Just a little bit communist

13
Aug
2012

Although still somewhat rare, just recently I have had two separate clients present me with legal documents and contracts to sign after I thought the negotiating part of my work was complete (by which I mean after I had presented my final, revised quotes to them for the work to be done). As I said, this is quite rare, and greatly affects the time and effort I need to put into their projects outside the quote itself. I suppose that henceforth I will need to include clauses in my quotes about hourly attorney’s fees if this sort of thing is to continue, because I never accounted for that, and never want to account for that. Part of the reason I enjoy working with small clients is the dispensing of what I consider unnecessary bullshit. I want to spend all my time on the work itself, and not on evaluating the legalese in various documents pertaining to who “owns” what intelectual property. Part of the reason I am such a fan of open source software is that it is not “owned” by anyone. Everyone is free to look at the code, or modify it to suit. What I make for the vast majority of clients is an arrangement (of code) that they are free to use and rework any way they want. To ask me to transfer “ownership” of any and all work I have done for them defies common sense (but apparently not over zealous legal sense), and represents a dangerous corruption and encroachment on my services by the overabundance of lawyers and litigation in this country.
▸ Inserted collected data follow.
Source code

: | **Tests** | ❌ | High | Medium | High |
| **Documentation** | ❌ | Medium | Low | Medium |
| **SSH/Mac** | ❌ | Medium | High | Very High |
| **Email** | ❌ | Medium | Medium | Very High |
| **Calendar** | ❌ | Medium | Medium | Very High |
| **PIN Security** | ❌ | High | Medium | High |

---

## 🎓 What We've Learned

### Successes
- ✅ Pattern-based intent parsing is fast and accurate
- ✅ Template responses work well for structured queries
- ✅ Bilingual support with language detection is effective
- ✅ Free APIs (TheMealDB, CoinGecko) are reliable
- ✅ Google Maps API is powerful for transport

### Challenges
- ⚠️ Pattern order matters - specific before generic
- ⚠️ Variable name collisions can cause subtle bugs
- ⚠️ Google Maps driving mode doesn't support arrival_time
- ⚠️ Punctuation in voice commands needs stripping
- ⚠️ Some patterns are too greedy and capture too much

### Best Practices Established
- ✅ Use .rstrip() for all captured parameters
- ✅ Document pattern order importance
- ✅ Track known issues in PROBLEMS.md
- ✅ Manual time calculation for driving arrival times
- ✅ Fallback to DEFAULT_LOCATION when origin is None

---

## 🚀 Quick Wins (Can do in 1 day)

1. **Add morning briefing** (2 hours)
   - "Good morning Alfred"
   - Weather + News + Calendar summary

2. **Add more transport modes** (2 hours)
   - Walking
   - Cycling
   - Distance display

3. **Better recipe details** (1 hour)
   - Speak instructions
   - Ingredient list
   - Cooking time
While large companies do create and hold secret large amounts of customized software, the nature of web design and coding today makes this idea quite laughable for a number of reasons:

1. Although much of the executable server side of things remain hidden, anyone in any browser can substantially look at the source of any web page and copy its formatting at least. Indeed this is how I and many programmers and web designers first learn how to do specific things, by looking at the work of others.

2. The vast majority of websites today are running at least partially on open source software, without which they would not be able to exist. Whether it is the webserving software itself, or the underlying content management system, or the plugins that further enhance that system, people would not be able to conduct business without it.
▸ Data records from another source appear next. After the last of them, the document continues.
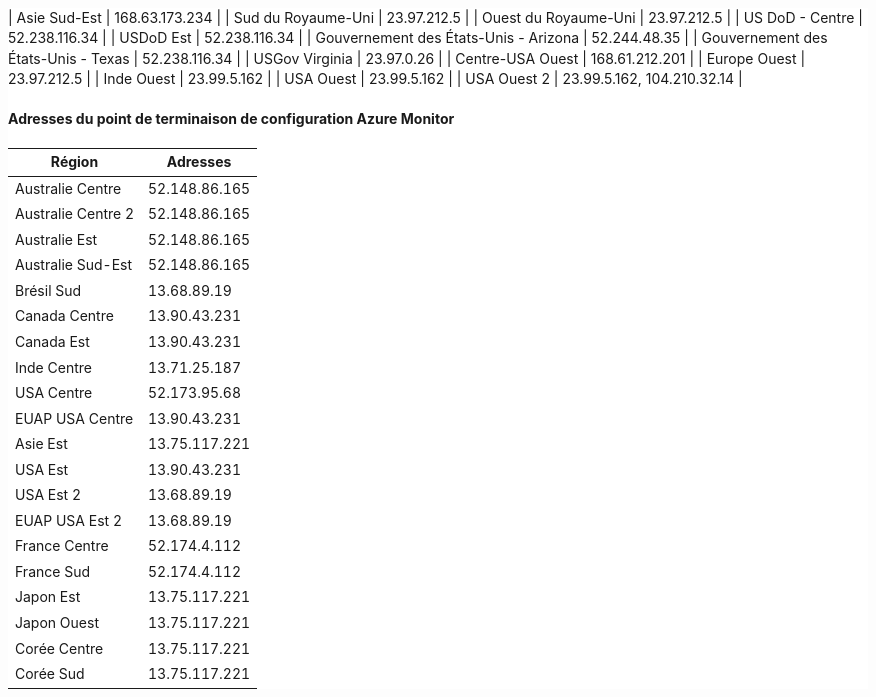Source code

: | Asie Sud-Est | 168.63.173.234 |
| Sud du Royaume-Uni | 23.97.212.5 |
| Ouest du Royaume-Uni | 23.97.212.5 |
| US DoD - Centre | 52.238.116.34 |
| USDoD Est | 52.238.116.34 |
| Gouvernement des États-Unis - Arizona | 52.244.48.35 |
| Gouvernement des États-Unis - Texas | 52.238.116.34 |
| USGov Virginia | 23.97.0.26 |
| Centre-USA Ouest | 168.61.212.201 |
| Europe Ouest | 23.97.212.5 |
| Inde Ouest | 23.99.5.162 |
| USA Ouest | 23.99.5.162 |
| USA Ouest 2 | 23.99.5.162, 104.210.32.14 |    

#### <a name="azure-monitor-configuration-endpoint-addresses"></a>Adresses du point de terminaison de configuration Azure Monitor

| Région | Adresses |
| --- | --- |
| Australie Centre | 52.148.86.165 |
| Australie Centre 2 | 52.148.86.165 |
| Australie Est | 52.148.86.165 |
| Australie Sud-Est | 52.148.86.165 |
| Brésil Sud | 13.68.89.19 |
| Canada Centre | 13.90.43.231 |
| Canada Est | 13.90.43.231 |
| Inde Centre | 13.71.25.187 |
| USA Centre | 52.173.95.68 |
| EUAP USA Centre | 13.90.43.231 |
| Asie Est | 13.75.117.221 |
| USA Est | 13.90.43.231 |
| USA Est 2 | 13.68.89.19 |    
| EUAP USA Est 2 | 13.68.89.19 |
| France Centre | 52.174.4.112 |
| France Sud | 52.174.4.112 |
| Japon Est | 13.75.117.221 |
| Japon Ouest | 13.75.117.221 |
| Corée Centre | 13.75.117.221 |
| Corée Sud | 13.75.117.221 |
3. Enforcement of an ownership claim is very costly and almost always amounts to nothing. The only people getting rich off of going after perceived infringements are lawyers, except in very large cases. The web has almost no examples of such large cases.
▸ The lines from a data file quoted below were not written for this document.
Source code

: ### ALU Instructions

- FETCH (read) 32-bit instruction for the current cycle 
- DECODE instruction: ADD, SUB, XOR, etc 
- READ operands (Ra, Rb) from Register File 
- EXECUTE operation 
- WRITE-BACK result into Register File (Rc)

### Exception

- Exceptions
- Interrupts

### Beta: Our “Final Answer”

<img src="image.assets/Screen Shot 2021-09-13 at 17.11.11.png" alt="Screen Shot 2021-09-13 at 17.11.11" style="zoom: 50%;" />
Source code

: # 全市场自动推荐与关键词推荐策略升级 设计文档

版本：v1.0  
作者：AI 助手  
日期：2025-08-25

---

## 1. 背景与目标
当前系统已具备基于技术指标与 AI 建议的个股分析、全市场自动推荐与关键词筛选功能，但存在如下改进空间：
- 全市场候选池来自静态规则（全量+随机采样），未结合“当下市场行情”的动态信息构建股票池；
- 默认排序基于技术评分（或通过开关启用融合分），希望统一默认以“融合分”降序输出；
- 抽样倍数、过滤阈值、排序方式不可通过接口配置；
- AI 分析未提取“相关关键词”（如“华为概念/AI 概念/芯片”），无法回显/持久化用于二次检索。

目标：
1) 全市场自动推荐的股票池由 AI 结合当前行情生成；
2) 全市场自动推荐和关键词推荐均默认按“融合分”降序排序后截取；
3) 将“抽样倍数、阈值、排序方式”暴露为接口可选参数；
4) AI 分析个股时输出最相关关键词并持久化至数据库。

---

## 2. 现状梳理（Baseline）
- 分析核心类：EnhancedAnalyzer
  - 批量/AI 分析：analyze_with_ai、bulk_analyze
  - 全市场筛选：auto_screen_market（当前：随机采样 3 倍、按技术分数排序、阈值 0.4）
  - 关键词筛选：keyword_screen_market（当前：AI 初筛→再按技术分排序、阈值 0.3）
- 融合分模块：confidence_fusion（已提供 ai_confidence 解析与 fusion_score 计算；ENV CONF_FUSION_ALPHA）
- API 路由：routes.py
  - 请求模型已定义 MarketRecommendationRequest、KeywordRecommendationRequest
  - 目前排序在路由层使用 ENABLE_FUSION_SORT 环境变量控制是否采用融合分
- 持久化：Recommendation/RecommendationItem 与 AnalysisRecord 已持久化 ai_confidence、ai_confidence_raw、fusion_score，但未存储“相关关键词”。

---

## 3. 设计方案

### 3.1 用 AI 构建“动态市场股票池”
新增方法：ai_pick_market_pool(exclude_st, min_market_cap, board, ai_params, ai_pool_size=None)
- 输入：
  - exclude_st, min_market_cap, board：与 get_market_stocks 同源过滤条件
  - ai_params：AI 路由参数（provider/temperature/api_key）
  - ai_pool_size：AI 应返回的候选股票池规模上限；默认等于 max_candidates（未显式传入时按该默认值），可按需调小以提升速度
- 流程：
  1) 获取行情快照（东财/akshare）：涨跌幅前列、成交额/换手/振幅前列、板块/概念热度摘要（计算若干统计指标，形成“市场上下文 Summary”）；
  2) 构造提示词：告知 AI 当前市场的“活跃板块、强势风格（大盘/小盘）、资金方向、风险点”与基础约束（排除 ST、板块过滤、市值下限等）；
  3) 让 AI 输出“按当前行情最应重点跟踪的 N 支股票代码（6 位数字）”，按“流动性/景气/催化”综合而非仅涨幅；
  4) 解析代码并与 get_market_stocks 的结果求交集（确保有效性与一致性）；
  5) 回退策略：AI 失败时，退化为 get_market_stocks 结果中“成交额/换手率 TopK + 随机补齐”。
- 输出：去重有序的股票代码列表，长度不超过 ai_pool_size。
What I am getting at here is the ridiculousness of trying to “own” intangible things like a web design. They should be thought of more like a service one has free use of, or a style of dress that one is wearing. People may very well like your style of dress and try to emulate it. Consider it flattery, not stealing.  Kirby Ferguson, one of my heroes, makes points about the nature of creativity far more eloquently than I, and his recent TED talk here is well worth watching:

 

Kirby’s basic thesis is that all creativity has its roots in copying work that came before it, and that current patent and copyright law is antithetical to this basic premise. Despite being there to “promote the progress of useful arts” patent law as understood (and litigated) today, works precisely against this. The sooner we get over our loss aversion, the better we as a society will be.

So I guess you could say that in certain cases (such as web design) I don’t believe in ownership, which I suppose makes me a little bit of a communist in some people’s eyes. I believe in free use, because I have seen first hand, over and over again, how valuable open source software can be in building a better world. I, and many other people around the world gain great uses and owe a large part of our livelihoods to this, and when I donate back to the greater good with contributions of my own, I feel even better.

Whose Tube?

19
Apr
2012

I am currently working on the archive site of deceased filmmaker (my friend Andrew in fact), and as I have been uploading his films to YouTube for embedding, I have noticed some very strange automated censorship at work:

With a number of the films, it appears that YouTube has some fairly sophisticated content scanning happening. So, for instance if it detects some song playing in the background of a scene, it will notify you that you may be in violation of copyright or something similar. In some cases, they will actually block your video automatically with a claim from some large company (in my case it was EMI), effectively judging you guilty of violation first, and making you prove your innocence to them to get it unblocked. WTF, who needs SOPA if private companies will censor for you? And it is always the huge corporations that have the power here, YouTube won’t be blocking and filtering just anyone’s content.

We have a big big problem with copyright and patent law run amok. Fair use is practically non existant, and shrinking more every day. The original intent of laws to protect copyright were limited and in the common interest. Not so any more, we are destroying our culture’s ability to create, which is always based on prior work and its appropriation and reinterpretation. Without free creative reign, our culture is weakened and stagnant. While a few people get very rich, the rest of us get screwed.

A guy named Kirby Ferguson deals with these issues clearly and eloquently in his excellent series, “Everything is a Remix“, I highly recommend watching all four parts (but if you watch only one, please see part 4 as it really brings it all home).